**Work to complete:** Please say what the list of demands below requires for every incline before Mr. Trump's arrival.

One (1) Old Man Recliner.
One (1) dingy bathrobe.
One (1) big TV with a loop of Sean Hannity saying “Trump is a good president” over and over again on at maximum volume.
One (1) DVD copy of ‘The Master Of Disguise’ (2002)
NO INCLINES!!! Every incline should be paved flat before Mr. Trump’s arrival!!!
One (1) bath tub filled with Diet Coke with a straw in it. (NOTE: This will be a separate bath tub from the one in the bathroom. Not hooked up to any pipes. Just a bath tub in the middle of the room filled to the brim with Diet Coke.)
One (1) young, clean cut white man Trump can shake hands with and say “great job” to.
One (1) framed picture of Kim Jong-Un with a speech bubble saying “I’M A STINKER.”
Ten (10) puppeteers to begin a performance at any time Mr. Trump wills it.
One (1) person in the room at all times to explain to Mr. Trump that his reflection in the mirror is not another person.
MEET THESE CONDITIONS OR RISK WAR.
I think you’ve all probably figured out that this list is a pisstake – doesn’t make it any less amusing though and we all know that Trump truly does take his steak well done and smothered in ketchup. Gross. And on reflection of Trump’s past social and professional interactions, it wouldn’t be all that surprising if most of these demands turned out to be true.

**Records supplied:**
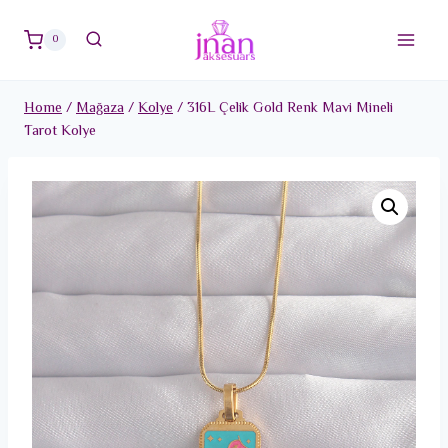
Skip
to
0
content
Home
/
Mağaza
/
Kolye
/
316L Çelik Gold Renk Mavi Mineli
Tarot Kolye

**Output below:** Every incline should be paved flat.